Goal of the exercise:
Everything in the data below is left aside except the lines from the one containing "189 197 15.76" through the one containing "76 38 15.03"; repeat those exactly.

*** Opening of Input ***

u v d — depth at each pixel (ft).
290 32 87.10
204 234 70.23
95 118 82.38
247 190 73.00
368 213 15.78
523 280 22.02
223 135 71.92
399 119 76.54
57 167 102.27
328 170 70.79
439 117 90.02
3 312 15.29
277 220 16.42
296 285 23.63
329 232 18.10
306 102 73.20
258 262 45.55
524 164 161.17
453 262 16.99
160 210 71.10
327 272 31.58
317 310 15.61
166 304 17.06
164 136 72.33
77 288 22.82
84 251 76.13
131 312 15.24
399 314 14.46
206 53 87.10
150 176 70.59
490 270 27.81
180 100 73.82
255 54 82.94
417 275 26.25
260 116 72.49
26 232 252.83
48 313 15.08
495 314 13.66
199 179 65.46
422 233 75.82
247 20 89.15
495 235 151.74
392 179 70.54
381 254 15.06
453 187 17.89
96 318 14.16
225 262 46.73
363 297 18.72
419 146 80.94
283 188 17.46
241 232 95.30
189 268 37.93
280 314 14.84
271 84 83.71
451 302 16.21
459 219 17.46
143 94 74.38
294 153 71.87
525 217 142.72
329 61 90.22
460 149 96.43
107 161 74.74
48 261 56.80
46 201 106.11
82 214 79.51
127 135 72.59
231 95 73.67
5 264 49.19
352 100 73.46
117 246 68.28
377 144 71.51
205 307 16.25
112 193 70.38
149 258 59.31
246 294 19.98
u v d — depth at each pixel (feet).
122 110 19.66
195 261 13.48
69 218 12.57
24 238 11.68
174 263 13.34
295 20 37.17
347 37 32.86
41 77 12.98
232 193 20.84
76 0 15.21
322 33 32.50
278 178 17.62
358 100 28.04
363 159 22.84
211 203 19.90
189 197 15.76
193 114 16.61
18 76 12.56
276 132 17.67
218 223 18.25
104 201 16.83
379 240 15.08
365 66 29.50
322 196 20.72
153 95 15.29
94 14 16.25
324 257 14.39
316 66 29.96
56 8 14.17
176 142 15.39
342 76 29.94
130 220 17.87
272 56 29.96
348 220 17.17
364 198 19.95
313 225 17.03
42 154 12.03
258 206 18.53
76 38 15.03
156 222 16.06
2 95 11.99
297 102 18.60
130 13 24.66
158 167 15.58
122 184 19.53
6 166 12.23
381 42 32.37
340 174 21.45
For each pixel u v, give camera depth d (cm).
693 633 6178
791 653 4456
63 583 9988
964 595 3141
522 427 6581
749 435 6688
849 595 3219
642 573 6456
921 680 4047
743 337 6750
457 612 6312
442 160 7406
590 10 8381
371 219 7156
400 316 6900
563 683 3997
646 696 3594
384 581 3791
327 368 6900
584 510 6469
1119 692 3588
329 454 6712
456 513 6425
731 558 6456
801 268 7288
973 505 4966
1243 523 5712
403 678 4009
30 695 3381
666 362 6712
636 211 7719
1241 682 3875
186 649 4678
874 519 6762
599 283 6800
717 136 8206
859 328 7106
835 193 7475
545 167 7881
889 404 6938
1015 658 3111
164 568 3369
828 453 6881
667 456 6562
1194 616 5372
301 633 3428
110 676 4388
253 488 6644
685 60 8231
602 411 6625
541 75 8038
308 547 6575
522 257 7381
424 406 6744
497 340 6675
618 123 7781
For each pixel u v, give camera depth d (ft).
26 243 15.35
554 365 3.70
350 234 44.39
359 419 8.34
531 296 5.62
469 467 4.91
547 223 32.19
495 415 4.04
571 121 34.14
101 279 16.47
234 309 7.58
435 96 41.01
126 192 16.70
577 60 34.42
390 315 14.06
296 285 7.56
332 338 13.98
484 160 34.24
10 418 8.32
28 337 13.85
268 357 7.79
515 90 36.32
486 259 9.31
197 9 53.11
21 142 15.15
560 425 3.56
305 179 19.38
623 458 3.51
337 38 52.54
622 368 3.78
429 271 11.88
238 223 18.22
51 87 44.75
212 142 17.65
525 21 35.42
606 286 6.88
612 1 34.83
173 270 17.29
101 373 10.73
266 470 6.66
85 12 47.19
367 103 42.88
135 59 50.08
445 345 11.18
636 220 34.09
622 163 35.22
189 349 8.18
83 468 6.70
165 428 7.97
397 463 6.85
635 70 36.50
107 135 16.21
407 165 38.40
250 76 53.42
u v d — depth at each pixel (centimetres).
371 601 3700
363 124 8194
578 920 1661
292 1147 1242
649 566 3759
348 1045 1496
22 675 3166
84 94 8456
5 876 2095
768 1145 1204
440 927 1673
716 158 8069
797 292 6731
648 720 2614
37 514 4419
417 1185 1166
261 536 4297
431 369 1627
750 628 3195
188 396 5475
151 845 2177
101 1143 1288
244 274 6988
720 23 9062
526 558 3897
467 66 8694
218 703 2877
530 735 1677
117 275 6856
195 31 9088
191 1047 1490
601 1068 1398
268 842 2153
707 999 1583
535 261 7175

*** Close of Input ***

Worked solution:
189 197 15.76
193 114 16.61
18 76 12.56
276 132 17.67
218 223 18.25
104 201 16.83
379 240 15.08
365 66 29.50
322 196 20.72
153 95 15.29
94 14 16.25
324 257 14.39
316 66 29.96
56 8 14.17
176 142 15.39
342 76 29.94
130 220 17.87
272 56 29.96
348 220 17.17
364 198 19.95
313 225 17.03
42 154 12.03
258 206 18.53
76 38 15.03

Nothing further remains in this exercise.